Passage shown —

Wintel opens a new chip shop
Microsoft and Intel reunite to build custom AI chips
Back in 2021, Intel made a dramatic strategic change to its business. Faced with the twin threats of companies such as Apple designing its own custom silicon, and making use of gun-for-hire foundries such as Taiwanbased TSMC to produce it, the company decided it could no longer simply design and produce its own wares.
CEO Pat Gelsinger made the dramatic decision to separate the two parts of the company, announcing that it would be opening up its fabs to anyone who needs chips manufacturing, just like its rival.
Two years on, the company has received perhaps the strongest signal yet that the pivot is paying off, as the company has inked a deal to produce custom AI chips with long-time partner Microsoft, thought to be worth around $15 billion.
The new chips are reportedly taking advantage of Intel’s 18A manufacturing process, which features a new way of building transistors, and a new method of moving electricity around inside chips, resulting in greater efficiencies.

Dataset entries —

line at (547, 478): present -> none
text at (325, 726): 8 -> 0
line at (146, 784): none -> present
* * *
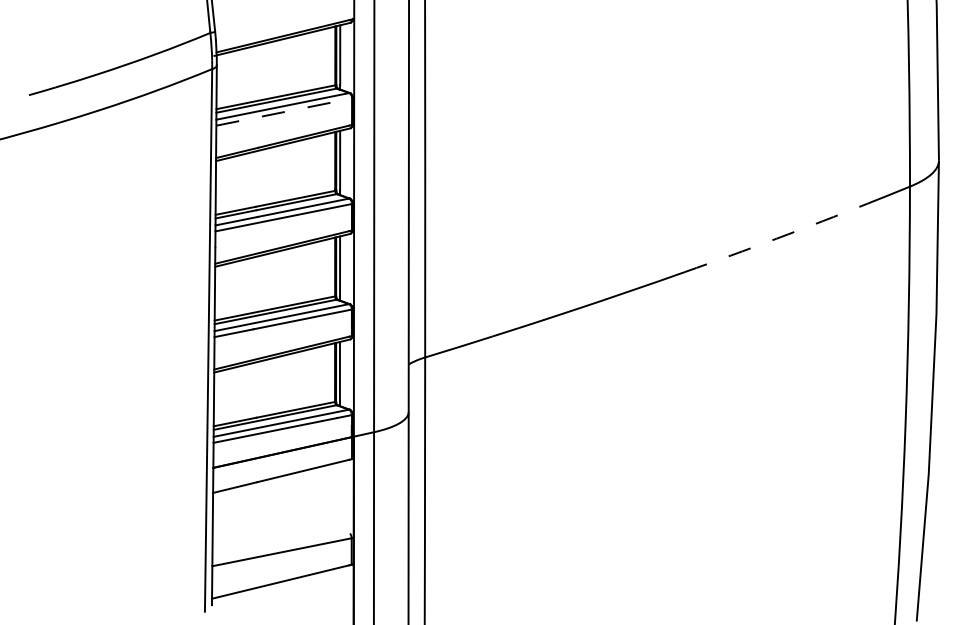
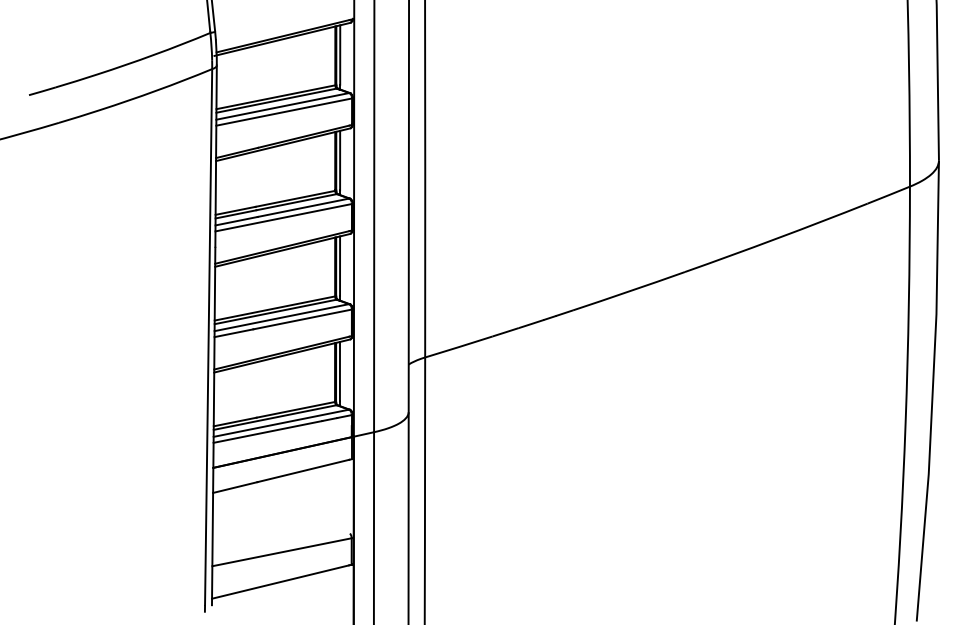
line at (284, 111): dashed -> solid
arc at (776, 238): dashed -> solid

Tasks to perform —
**a.** Rewrite the article on the Intel and Microsoft chip deal from "CEO Pat Gelsinger" up to and including "like its rival.", using "factories" in place of "fabs".
**b.** Carry the article on the Intel and Microsoft chip deal forward from its final sentence.

In response —
**a.**
CEO Pat Gelsinger made the dramatic decision to separate the two parts of the company, announcing that it would be opening up its factories to anyone who needs chips manufacturing, just like its rival.

**b.**
“I don’t think it’s a big surprise that there’s [another] hyperscaler designing its own CPUs,” said Philip Kaye, co-founder of data-centre infrastructure firm
Vesper Technologies. “When they have specific workloads and they’re designing their accelerator to match their workloads, then they can do something very specific with that GPU or CPU.”
From Microsoft’s perspective, not only does it catch up with what rivals such as Apple, Amazon and Google are doing in terms of designing their own chips, it could have commercial advantages, too. By retaining the intellectual property of the processor designs, a company of Microsoft’s size is, according to Kaye, “able to design and put out a tender for somebody to manufacture those chips for you, rather than going and buying someone else’s IP in the market”.
“There must be a big cost saving there from doing that.”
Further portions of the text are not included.